THE MYTHOLOGY OF PLACE:

JAMES K. BAXTER'S OTAGO WORLDS

Lawrence Jones
III

The Brighton World
Page 35 


Time, said the Town Hall clock, the four-faced master of the windy year.  Sin, said the First Church spire, needling up to the Otago heaven of tombstone clouds.  But the  Leith Stream, the last and only woman in the world, lulling the dead sky in her arms,  sighing under bridge and over weir down to the flat crab-wet harbour, had nothing at all to say. 
In the symbolic world of Baxter's City, there are on  the one hand the forces of the living death of bourgeois respectability.  The three clocks - 'the railway clock, the Town Hall clock, /  And the Varsity clock'- are a recurring symbol of them, as they 'clang early summer time / Across the town cold as a Shacklock range',  or as they  mark off the night hours, 'genteel, exact / As a Presbyterian conscience'.  They 'fill the conduits of air' with somewhat different messages.
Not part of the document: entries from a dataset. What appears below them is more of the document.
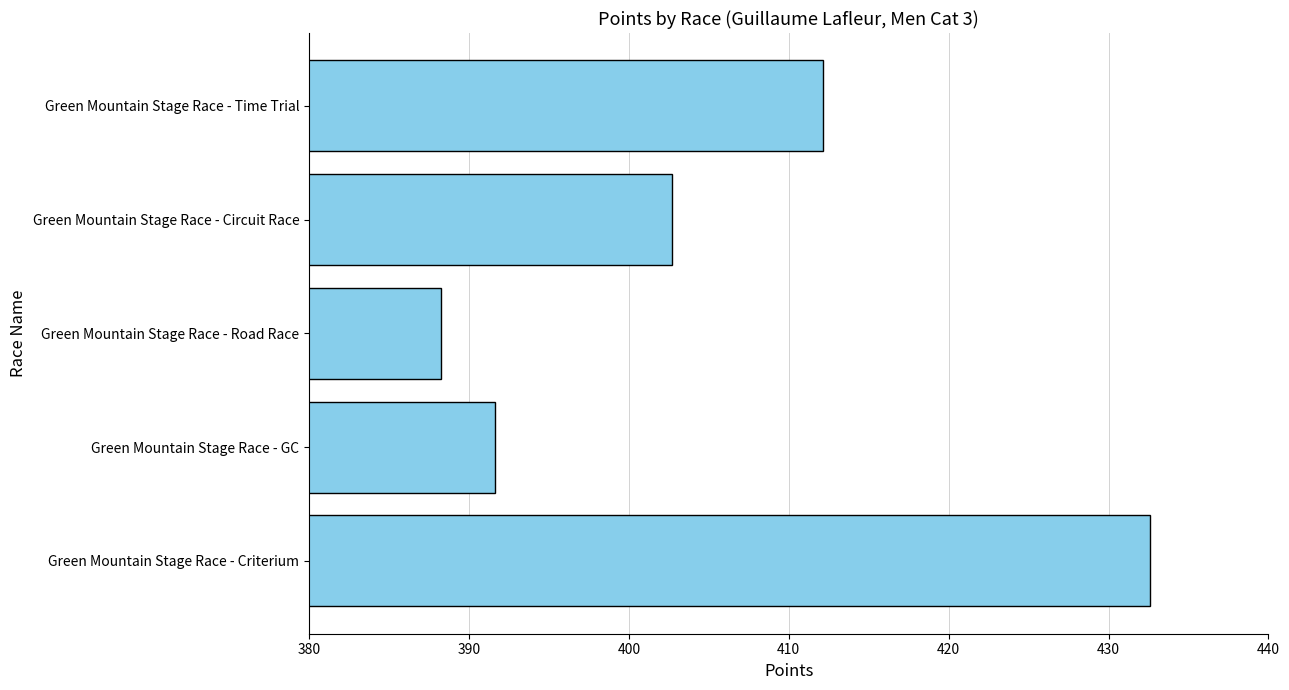

True or false: the data shows 432.6 at Green Mountain Stage Race - Criterium.

True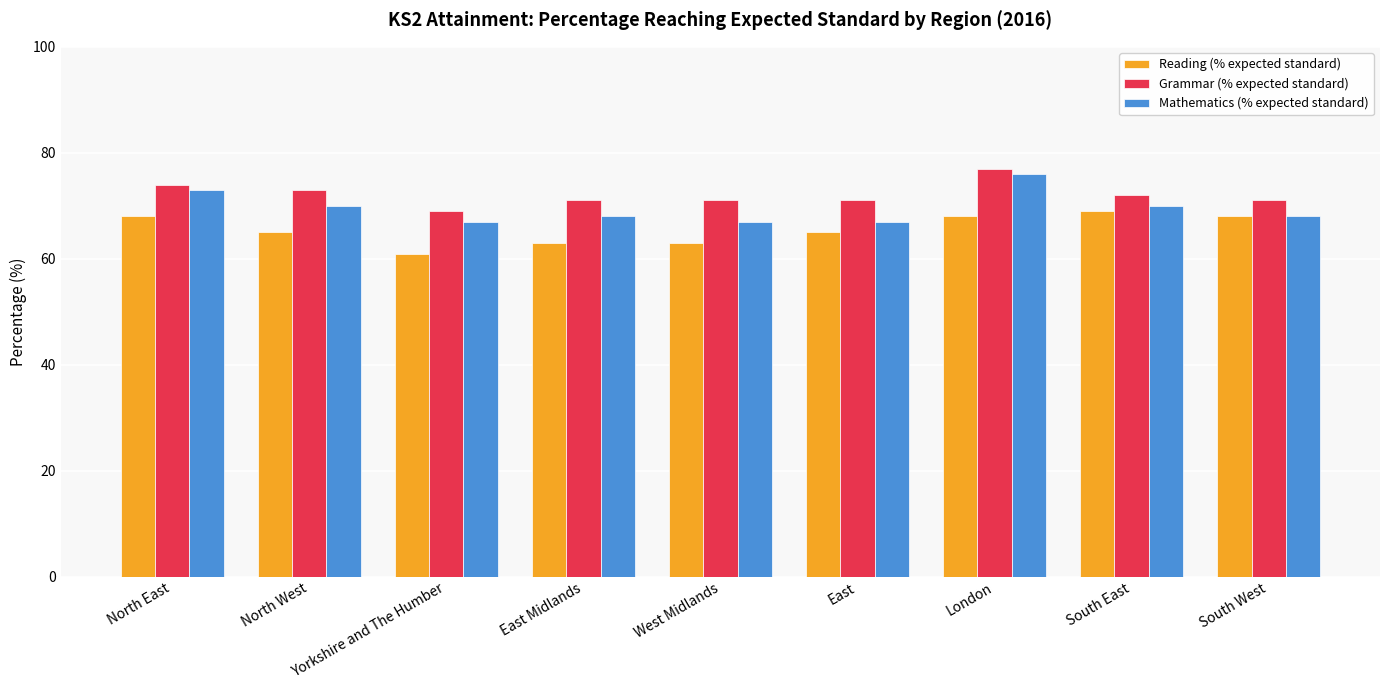

The value of Reading (% expected standard) at South West is 37. True or false?

False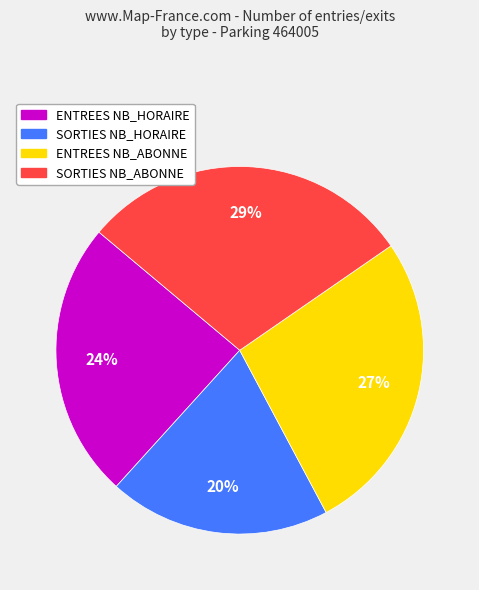

How many segments does this pie chart have?

4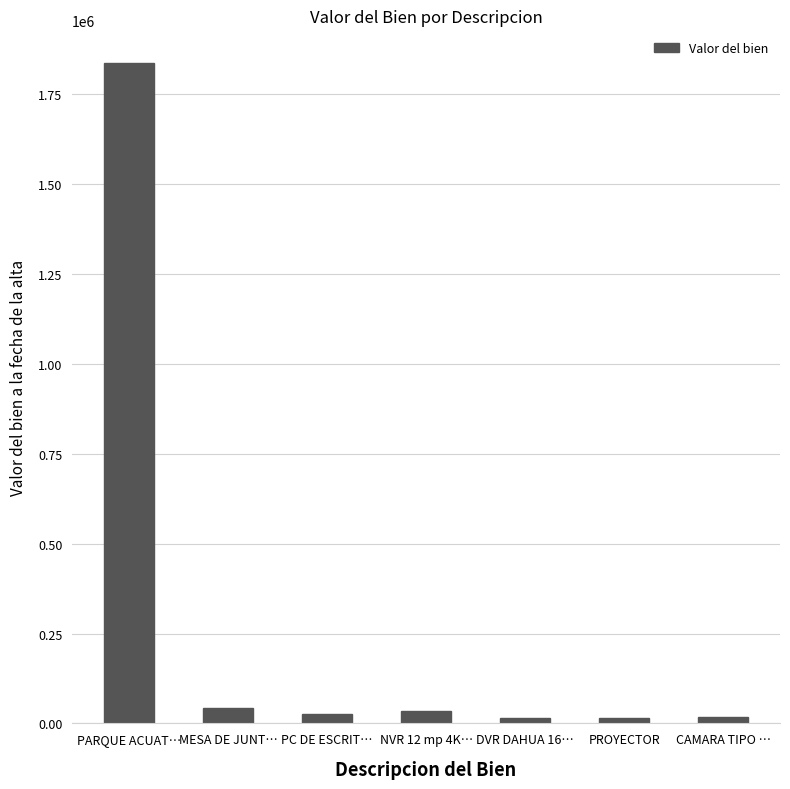

Is it true that the value at MESA DE JUNT… is 41680.8?

True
The Town Hall clock cries 'honour me', while the railway clock reminds us that 'Each traveller . . . /  Has the horizon for a hangmans's noose, / Will end in a small stone cell'.  'The imperative clang' of the clock tower of the University is more various.   To the young poet it says merely 'learning and secrecy;' while 'frowning at the wicked weirs', while the young man in 'Cressida (a lyric sequence)' associates the clock ironically with the lecturer in the classroom clearing his throat and speaking 'Of McDougall's instinctive drives'.    It  implicitly reminds Horse on behalf of the repectable Dead that he has been wasting his time at the Bowling Green Hotel, while   in 'Walking up Castle Street', it speaks to the narrator more directly      Its voice reverberated and grew in the Presbyterian silence. 
          - You're late!  You're late!  You'll be late when the trumpet's blown.  I've seen you, I  know you.  Where were you on Monday?  Drunk in the Bowling Green.  Where were  you on Wednesday?  Smooging in the town belt.  Where were you on Friday?  Nobody 
     knows.  What would your parents say?  What will the examiners say?  No application. 
     No team spirit.  No sense of decency at all. . . . 
          Grey as a hangover conscience, the old clock looked down on me; but as the chimes died irreverent sparrows flew back in a cloud to squabble and skitter and nest in his elder's hat.